▶ **ABOUT THIS TASK**:
Reproduce the text of all the records below with "PUBLIC" substituted for each occurrence of "NEGERI", leaving everything else unchanged. Omit the pictures from your answer.

▶ **DATA PROVIDED**:
'''
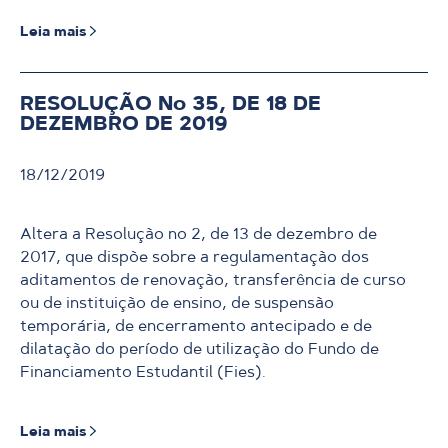
Leia mais
RESOLUÇÃO No 35, DE 18 DE
DEZEMBRO DE 2019
18/12/2019
Altera a Resolução no 2, de 13 de dezembro de
2017, que dispõe sobre a regulamentação dos
aditamentos de renovação, transferência de curso
ou de instituição de ensino, de suspensão
temporária, de encerramento antecipado e de
dilatação do período de utilização do Fundo de
Financiamento Estudantil (Fies).
Leia mais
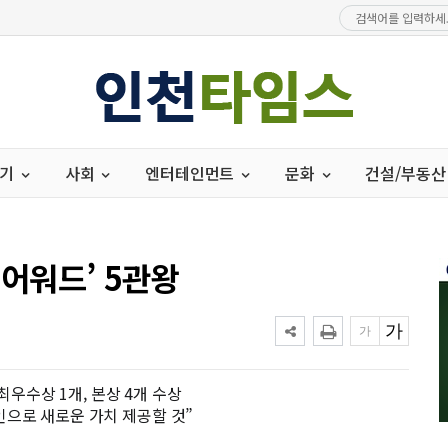
경기
사회
엔터테인먼트
문화
건설/부동산
 어워드’ 5관왕
최우수상 1개, 본상 4개 수상
인으로 새로운 가치 제공할 것”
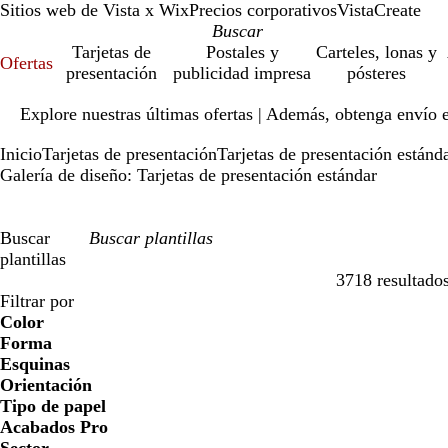
Sitios web de Vista x Wix
Precios corporativos
VistaCreate
Tarjetas de
Postales y
Carteles, lonas y
Ofertas
presentación
publicidad impresa
pósteres
Diapositiva
Explore nuestras últimas ofertas | Además, obtenga envío 
1
de
Inicio
Tarjetas de presentación
Tarjetas de presentación estánd
1
Galería de diseño: Tarjetas de presentación estándar
Buscar
plantillas
3718 resultado
Filtros
Filtrar por
Color
Forma
Esquinas
Orientación
Tipo de papel
Acabados Pro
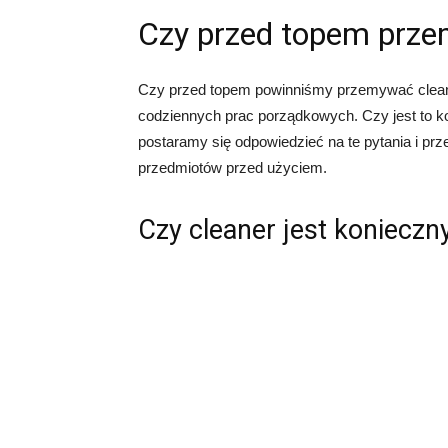
Czy przed topem prz
Czy przed topem powinniśmy przemywać cleane
codziennych prac porządkowych. Czy jest to k
postaramy się odpowiedzieć na te pytania i pr
przedmiotów przed użyciem.
Czy cleaner jest konieczn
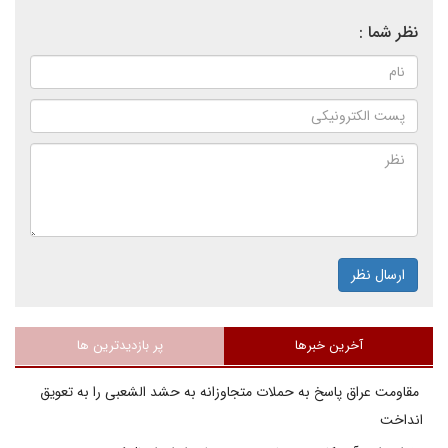
نظر شما :
ارسال نظر
آخرین خبرها
پر بازدیدترین ها
مقاومت عراق پاسخ به حملات متجاوزانه به حشد الشعبی را به تعویق
انداخت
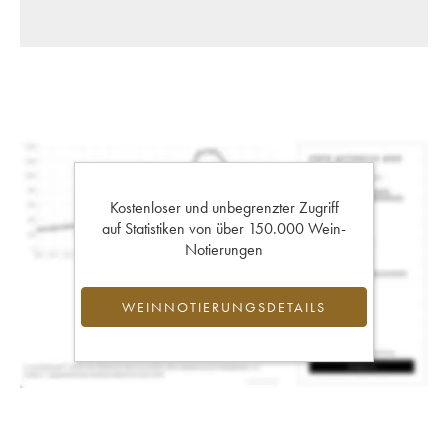
Kostenloser und unbegrenzter Zugriff
auf Statistiken von über 150.000 Wein-
Notierungen
WEINNOTIERUNGSDETAILS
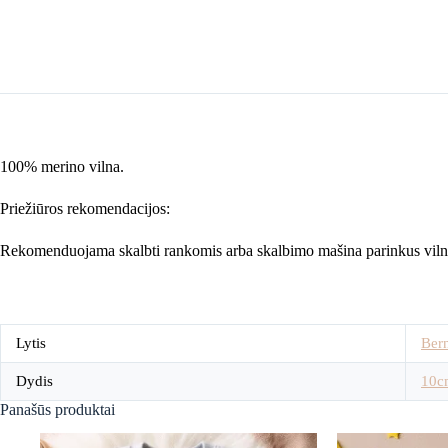
100% merino vilna.
Priežiūros rekomendacijos:
Rekomenduojama skalbti rankomis arba skalbimo mašina parinkus vilnai
Lytis
Ber
Dydis
10c
Panašūs produktai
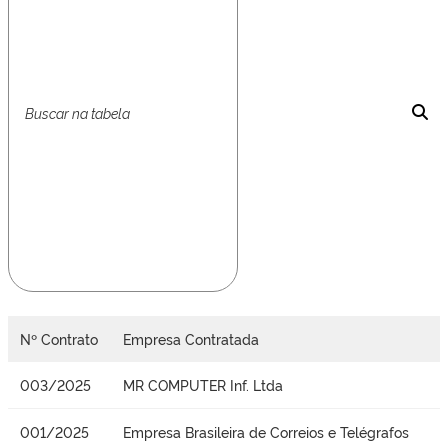
Nº Contrato
Empresa Contratada
003/2025
MR COMPUTER Inf. Ltda
001/2025
Empresa Brasileira de Correios e Telégrafos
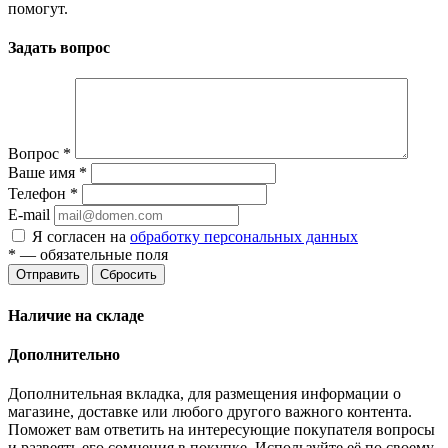
помогут.
Задать вопрос
Вопрос
*
Ваше имя
*
Телефон
*
E-mail
Я согласен на
обработку персональных данных
*
— обязательные поля
Отправить
Сбросить
Наличие на складе
Дополнительно
Дополнительная вкладка, для размещения информации о
магазине, доставке или любого другого важного контента.
Поможет вам ответить на интересующие покупателя вопросы
и развеять его сомнения в покупке. Используйте её по своему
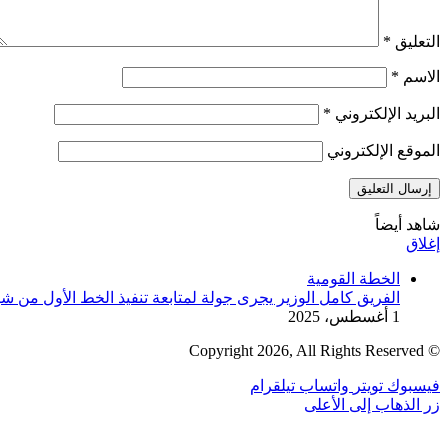
التعليق
*
الاسم
*
البريد الإلكتروني
*
الموقع الإلكتروني
شاهد أيضاً
إغلاق
الخطة القومية
الفريق كامل الوزير يجرى جولة لمتابعة تنفيذ الخط الأول من شب
1 أغسطس، 2025
© Copyright 2026, All Rights Reserved
فيسبوك
تويتر
واتساب
تيلقرام
زر الذهاب إلى الأعلى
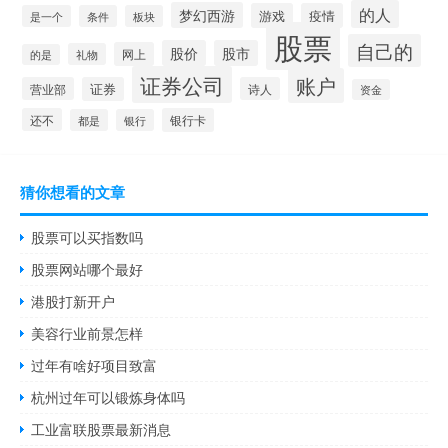
的人
梦幻西游
游戏
疫情
是一个
条件
板块
股票
自己的
股价
股市
网上
礼物
的是
证券公司
账户
营业部
证券
诗人
资金
还不
银行卡
都是
银行
猜你想看的文章
股票可以买指数吗
股票网站哪个最好
港股打新开户
美容行业前景怎样
过年有啥好项目致富
杭州过年可以锻炼身体吗
工业富联股票最新消息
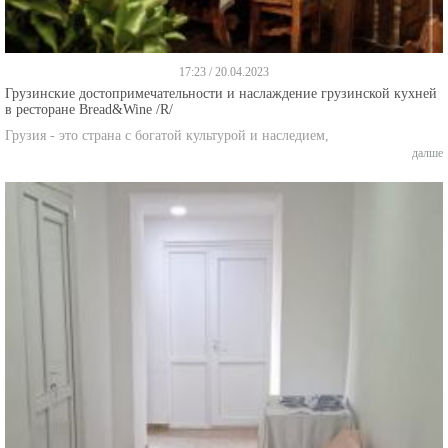
17:23 / 20.04.2023
Грузинские достопримечательности и наслаждение грузинской кухней
в ресторане Bread&Wine /R/
Грузия - это страна с богатой культурой и наследием,
далше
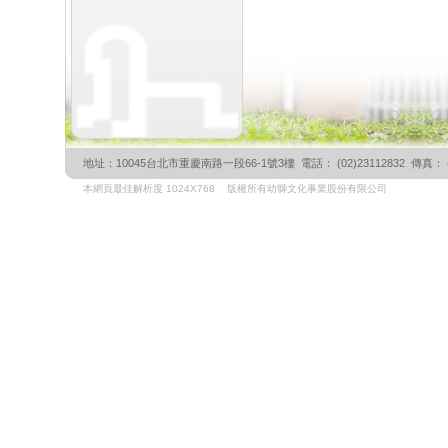
地址：10045台北市重慶南路一段66-1號3樓 電話： (02)23112832 傳真： (02)
本網頁最佳解析度 1024X768 版權所有幼獅文化事業股份有限公司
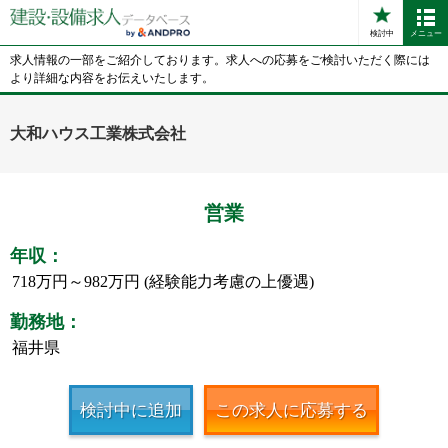
検討中
メニュー
求人情報の一部をご紹介しております。求人への応募をご検討いただく際には
より詳細な内容をお伝えいたします。
大和ハウス工業株式会社
営業
年収：
718万円～982万円 (経験能力考慮の上優遇)
勤務地：
福井県
検討中に追加
この求人に応募する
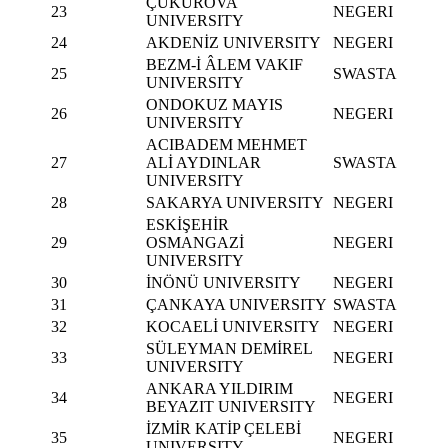
ÇUKUROVA
23
NEGERI
UNIVERSITY
24
AKDENİZ UNIVERSITY
NEGERI
BEZM-İ ÂLEM VAKIF
25
SWASTA
UNIVERSITY
ONDOKUZ MAYIS
26
NEGERI
UNIVERSITY
ACIBADEM MEHMET
27
ALİ AYDINLAR
SWASTA
UNIVERSITY
28
SAKARYA UNIVERSITY
NEGERI
ESKİŞEHİR
29
OSMANGAZİ
NEGERI
UNIVERSITY
30
İNÖNÜ UNIVERSITY
NEGERI
31
ÇANKAYA UNIVERSITY
SWASTA
32
KOCAELİ UNIVERSITY
NEGERI
SÜLEYMAN DEMİREL
33
NEGERI
UNIVERSITY
ANKARA YILDIRIM
34
NEGERI
BEYAZIT UNIVERSITY
İZMİR KATİP ÇELEBİ
35
NEGERI
UNIVERSITY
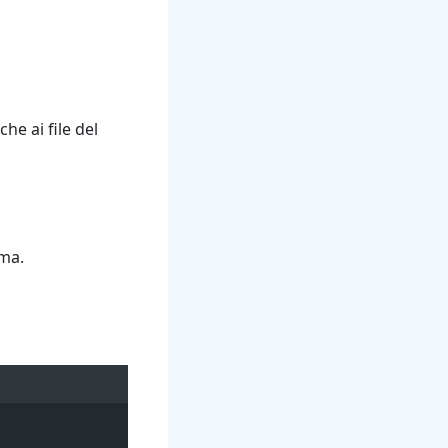
e ai file del
ema.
'''
▶ **THE COMPLETED TASK**:
Leia mais
RESOLUÇÃO No 35, DE 18 DE
DEZEMBRO DE 2019
18/12/2019
Altera a Resolução no 2, de 13 de dezembro de
2017, que dispõe sobre a regulamentação dos
aditamentos de renovação, transferência de curso
ou de instituição de ensino, de suspensão
temporária, de encerramento antecipado e de
dilatação do período de utilização do Fundo de
Financiamento Estudantil (Fies).
Leia mais
경기
사회
엔터테인먼트
문화
건설/부동산
 어워드’ 5관왕
최우수상 1개, 본상 4개 수상
인으로 새로운 가치 제공할 것”
Sitios web de Vista x Wix
Precios corporativos
VistaCreate
Tarjetas de
Postales y
Carteles, lonas y
Ofertas
presentación
publicidad impresa
pósteres
Diapositiva
Explore nuestras últimas ofertas | Además, obtenga envío 
1
de
Inicio
Tarjetas de presentación
Tarjetas de presentación estánd
1
Galería de diseño: Tarjetas de presentación estándar
Buscar
plantillas
3718 resultado
Filtros
Filtrar por
Color
Forma
Esquinas
Orientación
Tipo de papel
Acabados Pro
Czy przed topem prz
Czy przed topem powinniśmy przemywać cleane
codziennych prac porządkowych. Czy jest to k
postaramy się odpowiedzieć na te pytania i pr
przedmiotów przed użyciem.
Czy cleaner jest konieczn
نظر شما :
ارسال نظر
آخرین خبرها
پر بازدیدترین ها
مقاومت عراق پاسخ به حملات متجاوزانه به حشد الشعبی را به تعویق
انداخت
Kostenloser und unbegrenzter Zugriff
auf Statistiken von über 150.000 Wein-
Notierungen
WEINNOTIERUNGSDETAILS
100% merino vilna.
Priežiūros rekomendacijos:
Rekomenduojama skalbti rankomis arba skalbimo mašina parinkus vilnai
Lytis
Ber
Dydis
10c
Panašūs produktai
Nº Contrato
Empresa Contratada
003/2025
MR COMPUTER Inf. Ltda
001/2025
Empresa Brasileira de Correios e Telégrafos
помогут.
Задать вопрос
Вопрос
*
Ваше имя
*
Телефон
*
E-mail
Я согласен на
обработку персональных данных
*
— обязательные поля
Отправить
Сбросить
Наличие на складе
Дополнительно
Дополнительная вкладка, для размещения информации о
магазине, доставке или любого другого важного контента.
Поможет вам ответить на интересующие покупателя вопросы
и развеять его сомнения в покупке. Используйте её по своему
التعليق
*
الاسم
*
البريد الإلكتروني
*
الموقع الإلكتروني
شاهد أيضاً
إغلاق
الخطة القومية
الفريق كامل الوزير يجرى جولة لمتابعة تنفيذ الخط الأول من شب
1 أغسطس، 2025
© Copyright 2026, All Rights Reserved
فيسبوك
تويتر
واتساب
تيلقرام
زر الذهاب إلى الأعلى
的人
梦幻西游
游戏
疫情
是一个
条件
板块
股票
自己的
股价
股市
网上
礼物
的是
证券公司
账户
营业部
证券
诗人
资金
还不
银行卡
都是
银行
猜你想看的文章
股票可以买指数吗
股票网站哪个最好
港股打新开户
美容行业前景怎样
过年有啥好项目致富
杭州过年可以锻炼身体吗
工业富联股票最新消息
17:23 / 20.04.2023
Грузинские достопримечательности и наслаждение грузинской кухней
в ресторане Bread&Wine /R/
Грузия - это страна с богатой культурой и наследием,
далше
地址：10045台北市重慶南路一段66-1號3樓 電話： (02)23112832 傳真： (02)
本網頁最佳解析度 1024X768 版權所有幼獅文化事業股份有限公司
検討中
メニュー
求人情報の一部をご紹介しております。求人への応募をご検討いただく際には
より詳細な内容をお伝えいたします。
大和ハウス工業株式会社
営業
年収：
718万円～982万円 (経験能力考慮の上優遇)
勤務地：
福井県
検討中に追加
この求人に応募する
ÇUKUROVA
23
PUBLIC
UNIVERSITY
24
AKDENİZ UNIVERSITY
PUBLIC
BEZM-İ ÂLEM VAKIF
25
SWASTA
UNIVERSITY
ONDOKUZ MAYIS
26
PUBLIC
UNIVERSITY
ACIBADEM MEHMET
27
ALİ AYDINLAR
SWASTA
UNIVERSITY
28
SAKARYA UNIVERSITY
PUBLIC
ESKİŞEHİR
29
OSMANGAZİ
PUBLIC
UNIVERSITY
30
İNÖNÜ UNIVERSITY
PUBLIC
31
ÇANKAYA UNIVERSITY
SWASTA
32
KOCAELİ UNIVERSITY
PUBLIC
SÜLEYMAN DEMİREL
33
PUBLIC
UNIVERSITY
ANKARA YILDIRIM
34
PUBLIC
BEYAZIT UNIVERSITY
İZMİR KATİP ÇELEBİ
35
PUBLIC
UNIVERSITY
e ai file del
ema.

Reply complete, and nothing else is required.